3. Amazon reported that its e-book sales overtook print sales for the first time on Christmas Day 2009.

4. Several sessions at the Tools of Change Conference 2010 addressed this theme: http://toc.oreilly.com/2010/02/toc-preview-ebooks-are-here-bu.html

5. One example is Open Journal System, a journal management and publishing system. Currently, Public Knowledge Project is developing a similar system, Open Monograph Press, for books.

6. One of the earliest collaborations between libraries and publishers involved electronic journals: Project MUSE was launched in 1993 by the Milton S. Eisenhower Library and the Johns Hopkins University Press. Its aim was to provide affordable and user-friendly online access to a comprehensive selection of prestigious Humanities and Social Sciences journals. http://muse.jhu.edu/about/muse/index.html

10. Soon to be made available at http://www.oapen.org

12. University of California Publishing Services: http://escholarship.org/ucpubs.pdf

13. ibid.

14. See MPublishing's mission statement: http://sansfoy.press.umich.edu/digital/mpublishing/

15. Richard K. Johnson, for instance, mentions partnerships in which a logical separation of content and service components may take place: all services other than content provision (such as those that cover registration, certification, dissemination, preservation, and rewarding) can be assumed by different parties, that is, they can be done by those with the necessary resources and prestige to do so.

16. Frances Pinter argued for an international library-funded Open Access model for books at the 2010 Tools of Change conference.

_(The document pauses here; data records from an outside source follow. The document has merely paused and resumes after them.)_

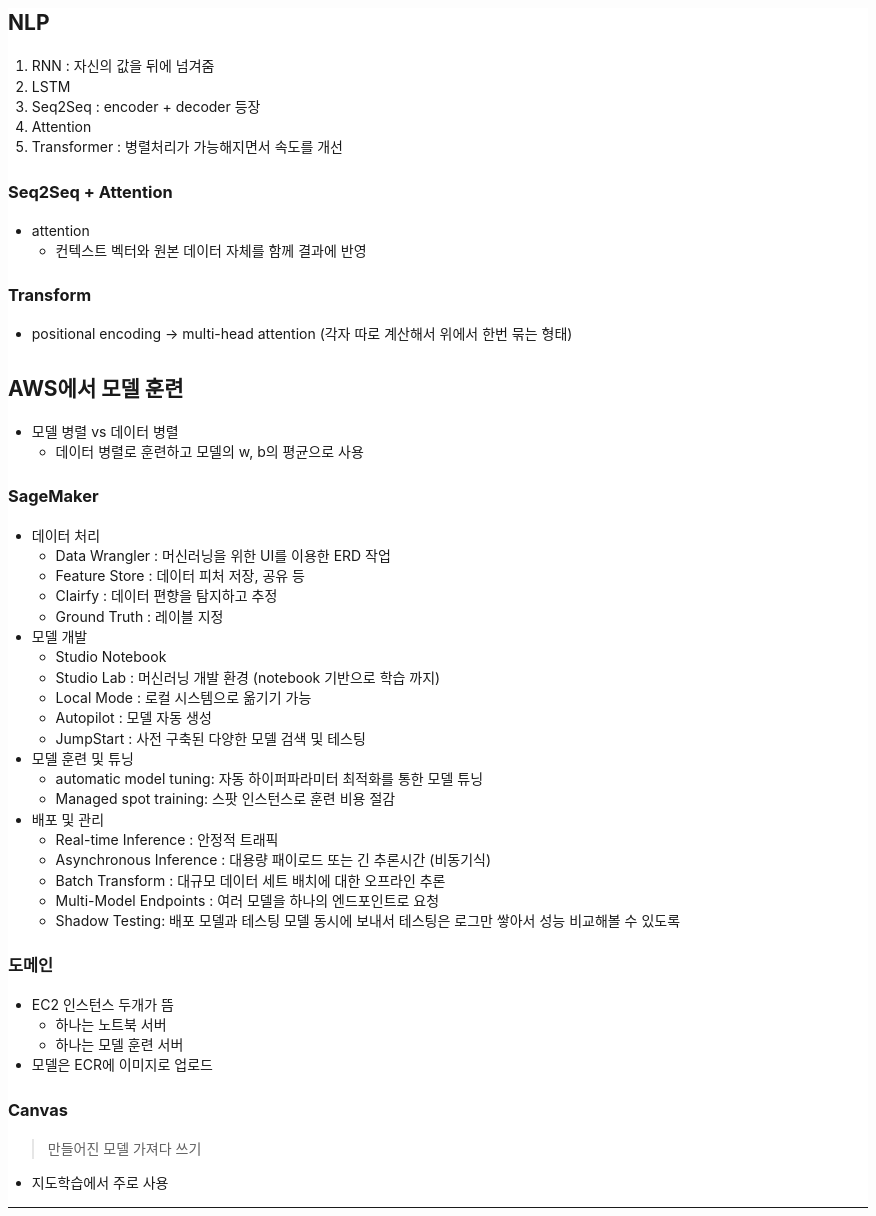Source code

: ## NLP 
1. RNN : 자신의 값을 뒤에 넘겨줌
2. LSTM
3. Seq2Seq : encoder + decoder 등장
4. Attention
5. Transformer : 병렬처리가 가능해지면서 속도를 개선

### Seq2Seq + Attention
- attention
	- 컨텍스트 벡터와 원본 데이터 자체를 함께 결과에 반영

### Transform
- positional encoding -> multi-head attention (각자 따로 계산해서 위에서 한번 묶는 형태) 

## AWS에서 모델 훈련
- 모델 병렬 vs 데이터 병렬
	- 데이터 병렬로 훈련하고 모델의 w, b의 평균으로 사용

### SageMaker
- 데이터 처리
	- Data Wrangler : 머신러닝을 위한 UI를 이용한 ERD 작업
	- Feature Store : 데이터 피처 저장, 공유 등
	- Clairfy : 데이터 편향을 탐지하고 추정
	- Ground Truth : 레이블 지정
- 모델 개발
	- Studio Notebook
	- Studio Lab : 머신러닝 개발 환경 (notebook 기반으로 학습 까지)
	- Local Mode : 로컬 시스템으로 옮기기 가능
	- Autopilot : 모델 자동 생성
	- JumpStart : 사전 구축된 다양한 모델 검색 및 테스팅
- 모델 훈련 및 튜닝
	- automatic model tuning: 자동 하이퍼파라미터 최적화를 통한 모델 튜닝
	- Managed spot training: 스팟 인스턴스로 훈련 비용 절감
- 배포 및 관리
	- Real-time Inference : 안정적 트래픽
	- Asynchronous Inference : 대용량 패이로드 또는 긴 추론시간 (비동기식)
	- Batch Transform : 대규모 데이터 세트 배치에 대한 오프라인 추론
	- Multi-Model Endpoints :  여러 모델을 하나의 엔드포인트로 요청
	- Shadow Testing: 배포 모델과 테스팅 모델 동시에 보내서 테스팅은 로그만 쌓아서 성능 비교해볼 수 있도록

### 도메인
- EC2 인스턴스 두개가 뜸
	- 하나는 노트북 서버
	- 하나는 모델 훈련 서버
- 모델은 ECR에 이미지로 업로드

### Canvas 
> 만들어진 모델 가져다 쓰기
- 지도학습에서 주로 사용

---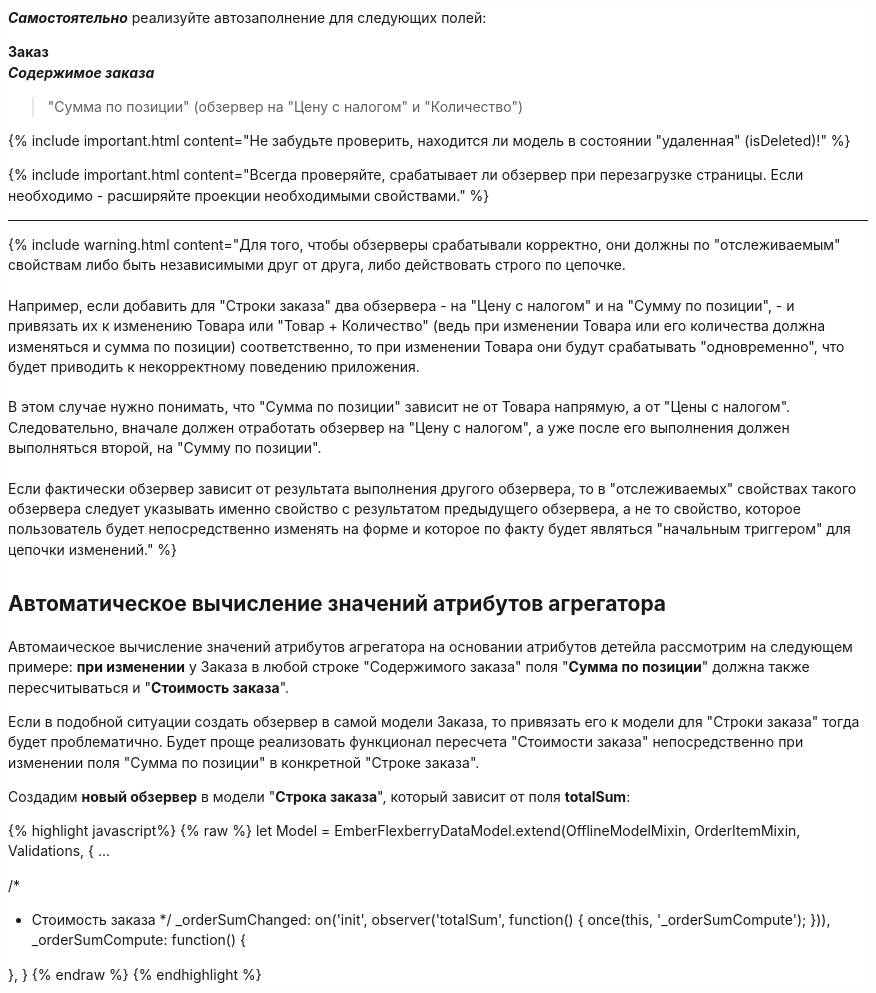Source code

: 
**_Самостоятельно_** реализуйте автозаполнение для следующих полей:

**Заказ**  
**_Содержимое заказа_**
> "Сумма по позиции" (обзервер на "Цену с налогом" и "Количество")

{% include important.html content="Не забудьте проверить, находится ли модель в состоянии &#34;удаленная&#34; (isDeleted)!" %}

{% include important.html content="Всегда проверяйте, срабатывает ли обзервер при перезагрузке страницы. Если необходимо - расширяйте проекции необходимыми свойствами." %}

---

{% include warning.html content="Для того, чтобы обзерверы срабатывали корректно, они должны по &#34;отслеживаемым&#34; свойствам либо быть независимыми друг от друга, либо действовать строго по цепочке.<br><br>
Например, если добавить для &#34;Строки заказа&#34; два обзервера - на &#34;Цену с налогом&#34; и на &#34;Сумму по позиции&#34;, - и привязать их к изменению Товара или &#34;Товар + Количество&#34; (ведь при изменении Товара или его количества должна изменяться и сумма по позиции) соответственно, то при изменении Товара они будут срабатывать &#34;одновременно&#34;, что будет приводить к некорректному поведению приложения.<br><br>
В этом случае нужно понимать, что &#34;Сумма по позиции&#34; зависит не от Товара напрямую, а от &#34;Цены с налогом&#34;. Следовательно, вначале должен отработать обзервер на &#34;Цену с налогом&#34;, а уже после его выполнения должен выполняться второй, на &#34;Сумму по позиции&#34;.<br><br>
Если фактически обзервер зависит от результата выполнения другого обзервера, то в &#34;отслеживаемых&#34; свойствах такого обзервера следует указывать именно свойство с результатом предыдущего обзервера, а не то свойство, которое пользователь будет непосредственно изменять на форме и которое по факту будет являться &#34;начальным триггером&#34; для цепочки изменений." %}

## Автоматическое вычисление значений атрибутов агрегатора

Автомаическое вычисление значений атрибутов агрегатора на основании атрибутов детейла рассмотрим на следующем примере: **при изменении** у Заказа в любой строке "Содержимого заказа" поля "**Сумма по позиции**" должна также пересчитываться и "**Стоимость заказа**".

Если в подобной ситуации создать обзервер в самой модели Заказа, то привязать его к модели для "Строки заказа" тогда будет проблематично. Будет проще реализовать функционал пересчета "Стоимости заказа" непосредственно при изменении поля "Сумма по позиции" в конкретной "Строке заказа".

Создадим **новый обзервер** в модели "**Строка заказа**", который зависит от поля **totalSum**:

{% highlight javascript%}
{% raw %}
let Model = EmberFlexberryDataModel.extend(OfflineModelMixin, OrderItemMixin, Validations, {
  ...

  /*
   * Стоимость заказа
   */
  _orderSumChanged: on('init', observer('totalSum', function() {
    once(this, '_orderSumCompute');
  })),
  _orderSumCompute: function() {
      
  },
}
{% endraw %}
{% endhighlight %}
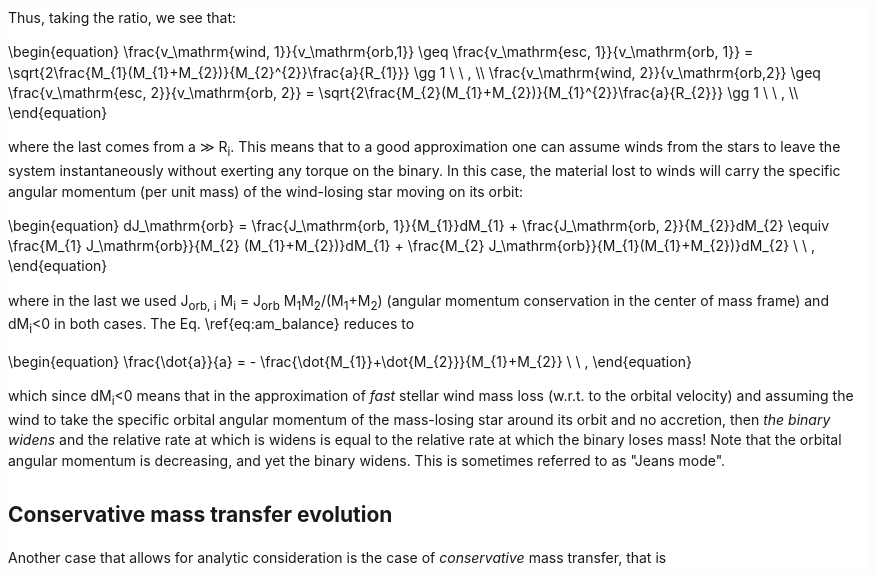 Thus, taking the ratio, we see that:

<div class="latex" id="org96222bc">
\begin{equation}
\frac{v_\mathrm{wind, 1}}{v_\mathrm{orb,1}} \geq \frac{v_\mathrm{esc, 1}}{v_\mathrm{orb, 1}} = \sqrt{2\frac{M_{1}(M_{1}+M_{2})}{M_{2}^{2}}\frac{a}{R_{1}}} \gg 1 \ \ , \\
\frac{v_\mathrm{wind, 2}}{v_\mathrm{orb,2}} \geq \frac{v_\mathrm{esc, 2}}{v_\mathrm{orb, 2}} = \sqrt{2\frac{M_{2}(M_{1}+M_{2})}{M_{1}^{2}}\frac{a}{R_{2}}} \gg 1 \ \ , \\
\end{equation}

</div>

where the last comes from a &Gt; R<sub>i</sub>. This means that to a good
approximation one can assume winds from the stars to leave the system
instantaneously without exerting any torque on the binary.
In this case, the material lost to winds will carry the specific
angular momentum (per unit mass) of the wind-losing star moving on its
orbit:

<div class="latex" id="org35ea5e1">
\begin{equation}
dJ_\mathrm{orb} = \frac{J_\mathrm{orb, 1}}{M_{1}}dM_{1} + \frac{J_\mathrm{orb, 2}}{M_{2}}dM_{2} \equiv \frac{M_{1} J_\mathrm{orb}}{M_{2} (M_{1}+M_{2})}dM_{1} + \frac{M_{2} J_\mathrm{orb}}{M_{1}(M_{1}+M_{2})}dM_{2} \ \ ,
\end{equation}

</div>

where in the last we used J<sub>orb, i</sub> M<sub>i</sub> = J<sub>orb</sub> M<sub>1</sub>M<sub>2</sub>/(M<sub>1</sub>+M<sub>2</sub>) (angular
momentum conservation in the center of mass frame) and dM<sub>i</sub><0 in both
cases. The Eq. \ref{eq:am_balance} reduces to

<div class="latex" id="orgcf80344">
\begin{equation}
\frac{\dot{a}}{a} = - \frac{\dot{M_{1}}+\dot{M_{2}}}{M_{1}+M_{2}} \ \ ,
\end{equation}

</div>

which since dM<sub>i</sub><0 means that in the approximation of *fast* stellar wind
mass loss (w.r.t. to the orbital velocity) and assuming the wind to
take the specific orbital angular momentum of the mass-losing star
around its orbit and no accretion, then *the binary widens* and the
relative rate at which is widens is equal to the relative rate at
which the binary loses mass! Note that the orbital angular momentum is
decreasing, and yet the binary widens. This is sometimes referred to
as "Jeans mode".


<a id="org3966648"></a>

## Conservative mass transfer evolution

Another case that allows for analytic consideration is the case of
*conservative* mass transfer, that is
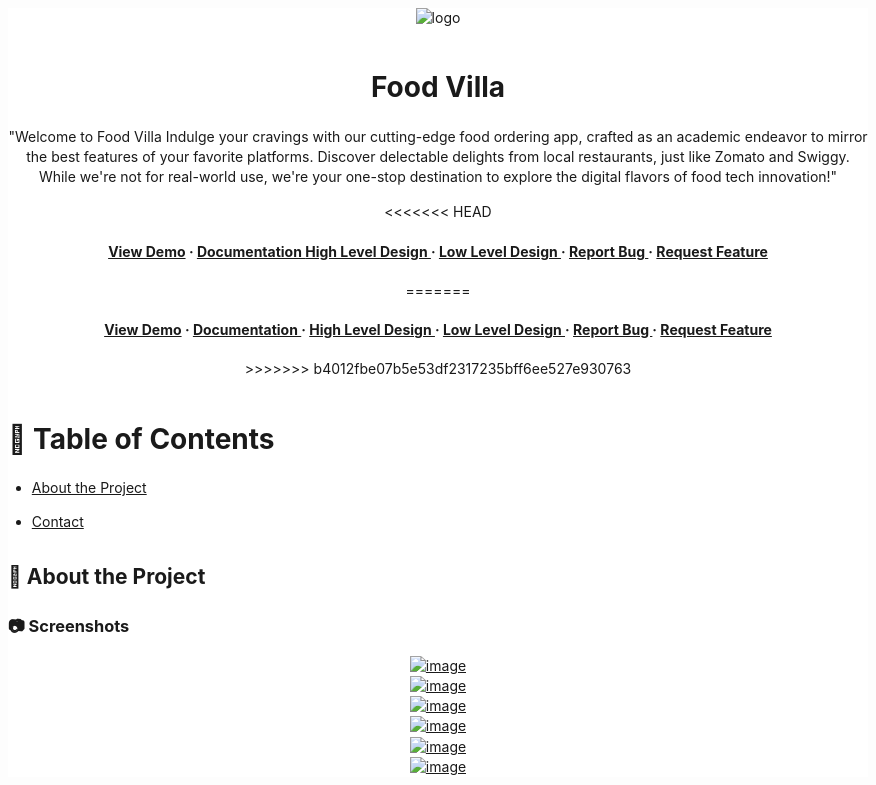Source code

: <div align='center'>

<img src="https://i.ibb.co/FWmKHr0/md-home.png" alt="logo" width="800" height= />

<h1>Food Villa</h1>
<p>"Welcome to Food Villa Indulge your cravings with our cutting-edge food ordering app, crafted as an academic endeavor to mirror the best features of your favorite platforms. Discover delectable delights from local restaurants, just like Zomato and Swiggy. While we're not for real-world use, we're your one-stop destination to explore the digital flavors of food tech innovation!"</p>

<<<<<<< HEAD
<h4> <a href="https://Food Villa-food.netlify.app/">View Demo</a> <span> · </span> <a href="https://github.com/gyandeeparyan/Food Villa-food/blob/master/README.md"> Documentation </a> <span></span> <a href=" https://docs.google.com/document/d/1jHl52PsnCd7CSHJa8vCX-Ic3s7igFwqV7g1Rj_5Hcm4/edit?usp=sharing"> High Level Design </a> <span><span> · </span> <a href="https://docs.google.com/document/d/1WxVo67HfncnYxO2THD_bPTGskZpQ5VxNtns1FiJ362I/edit?usp=sharing"> Low Level Design </a> <span> · </span> <a href="https://github.com/gyandeeparyan/Food Villa-food/issues"> Report Bug </a> <span> · </span> <a href="https://github.com/gyandeeparyan/Food Villa-food/issues"> Request Feature </a> </h4>
=======
<h4> <a href="https://Food Villa-food.netlify.app/">View Demo</a> <span> · </span> <a href="https://github.com/gyandeeparyan/Food Villa-food/blob/master/README.md"> Documentation </a> <span> · </span> <a href="https://docs.google.com/document/d/1WxVo67HfncnYxO2THD_bPTGskZpQ5VxNtns1FiJ362I/edit?usp=sharing"> High Level Design </a> <span> · </span> <a href="https://docs.google.com/document/d/1jHl52PsnCd7CSHJa8vCX-Ic3s7igFwqV7g1Rj_5Hcm4/edit?usp=sharing"> Low Level Design </a> <span>  · </span> <a href="https://github.com/gyandeeparyan/Food Villa-food/issues"> Report Bug </a> <span> · </span> <a href="https://github.com/gyandeeparyan/Food Villa-food/issues"> Request Feature </a> </h4>
>>>>>>> b4012fbe07b5e53df2317235bff6ee527e930763

</div>

# :notebook_with_decorative_cover: Table of Contents

- [About the Project](#star2-about-the-project)

- [Contact](#handshake-contact)

## :star2: About the Project

### :camera: Screenshots

<div align="center"> <a href="https://Food Villa-food.netlify.app/"><img src="https://i.ibb.co/FWmKHr0/md-home.png" alt='image' width='800'/></a> </div>
<div align="center"> <a href="https://Food Villa-food.netlify.app/"><img src="https://i.ibb.co/DWrN8zW/md-cusine.png" alt='image' width='800'/></a> </div>
<div align="center"> <a href="https://Food Villa-food.netlify.app/"><img src="https://i.ibb.co/r6kp6mj/md-filters.png" alt='image' width='800'/></a> </div>
<div align="center"> <a href="https://Food Villa-food.netlify.app/"><img src="https://i.ibb.co/TmH8CPb/md-search.png" alt='image' width='800'/></a> </div>
<div >
<div align="center"> <a href="https://Food Villa-food.netlify.app/"><img src="https://i.ibb.co/FYVdLz1/md-menu.png" alt='image' width='800'/></a> </div>
<div >
<div align="center"> <a href="https://Food Villa-food.netlify.app/"><img src="https://i.ibb.co/FX2Zghj/md-cart.png" alt='image' width='800'/></a> </div>
<div >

17. While the Green Road strategy does provide more accessibility, it does not fundamentally change the pricing and funding models that have led to the current unsustainable situation confronting book publishing. Green and Gold Open Access strategies should thus both be pursued by libraries and library consortia.

19. Some presses started with the option of parallel depositing in the institutional repository, then moved to CC-BY-NC, and then decided to use CC-BY, as this allows the widest indexing and reuse of full texts, even by commercial service providers. Others—for example Göttingen University Press—went down a similar path but decided to keep exclusive rights for the printed version to protect the publisher's investment. Moreover, some authors of books currently prefer to choose a slightly more restricted Creative Commons license, excluding derivative works (i.e., CC-BY-ND).